The one thing that catches my thoughts is, you have to be careful your site uses relative links, that means you dont include the domain in your link. For example: "http://www.small-business-forum.net/website-management/10129-multiple-domains.html" vs "/website-management/10129-multiple-domains.html". The first style, will direct people back to the au.com domain, and will confuse people.

I personally dont see any issue with duplicate content, but it could be a concern. This is how I would address it. Others may have other suggestions.

jimr451
11-05-2013, 07:33 AM
You could overlay both domains (have both domains load the same content), and use a "rel canonical" meta tag to make 1 domain the primary and avoid duplicate content. In that case though I don't think "both" sites would rank - only the primary. So if you are only getting traffic via searches, the second domain might not get any traffic anyway.

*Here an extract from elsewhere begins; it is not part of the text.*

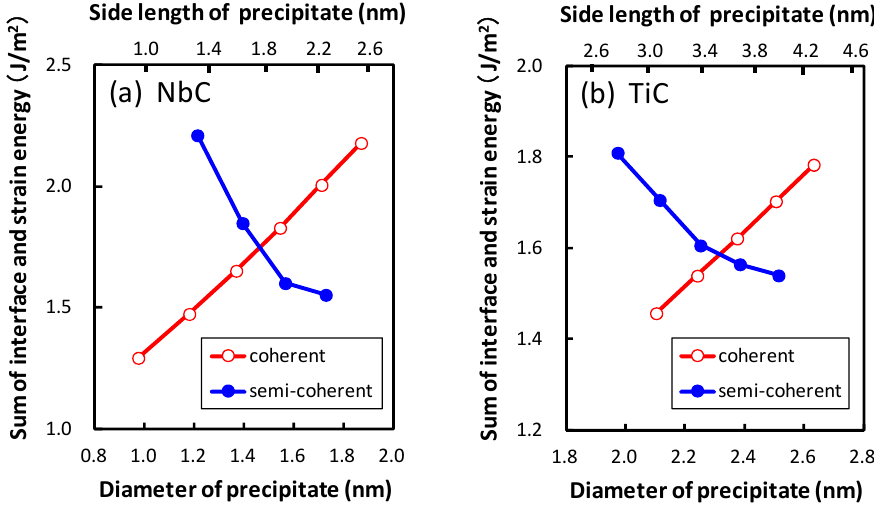
Figure 8. The dependence of diameter of the precipitate on the sum of the interface and strain energies for the coherent and semi-coherent precipitates of ( a ) NbC and ( b )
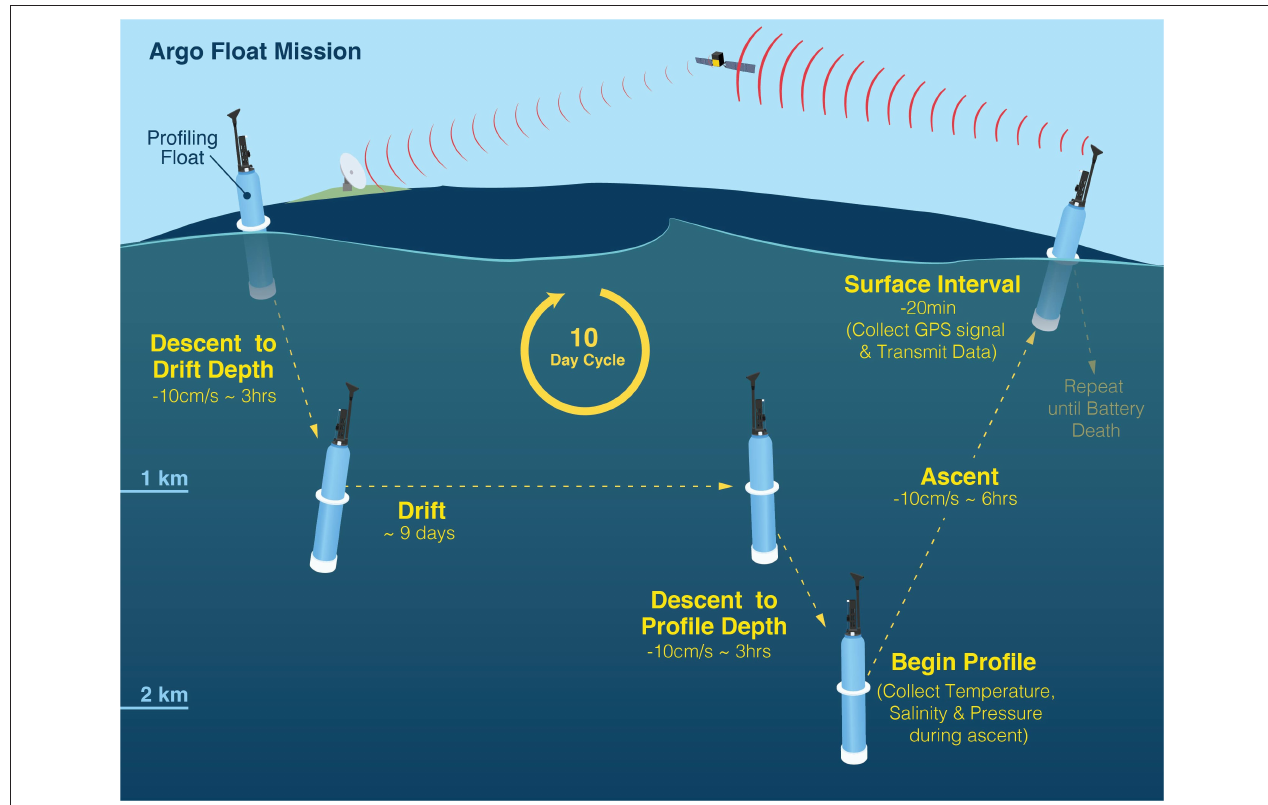
FIGURE 1 | A schematic illustration of the standard Argo “park-and-profile” mission. The surface interval of ∼ 20min is applicable to floats that use Iridium satellite communication; floats that use ARGOS satellite communication require surface interval of several hours for data telemetry. [Source: Woods Hole Oceanographic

My personal suggestion is to get the .com domain and just use that one for everything. If there is country specific content for AU, then use that domain for anything unique to that site. When I have clients using multiple domains / websites, it just gets confusing and messy to keep things straight - unless each site has unique content and focus.

Anyway, that's my opinion on it.

-Jim

Harold Mansfield
11-05-2013, 10:47 AM
I'd put a landing page on the .com that either captures contact info, or redirects to the main website for more information. This way you have an opportunity to use fresh or rewritten copy directed at your specific target audience, and kill all of your birds with one stone.

A redirected URL will not get you anything because it has no content on it. You'd have to promote that URL in other ways to drive people to it.
But you can SEO a splash or landing page to actually work for exactly what you are trying to do.

FormsDesign
11-24-2013, 07:55 AM
thx for all your feedback guys. I will be setting this up in the near future. currently occupied with the AU domain alone, heheh :)
Wanted to add that It wouldn't really worry me making pages rank with SEO all over again under US domain. what I am concerned is with duplicate content. Is it a matter of just rewording/tweaking content a bit?

cheers,Gregory

FormsDesign
11-24-2013, 10:01 PM
I was told google wouldn't red flag it if I put it on US domain (exactly the same content) and use google webmaster tools to geo-target US. could this be true?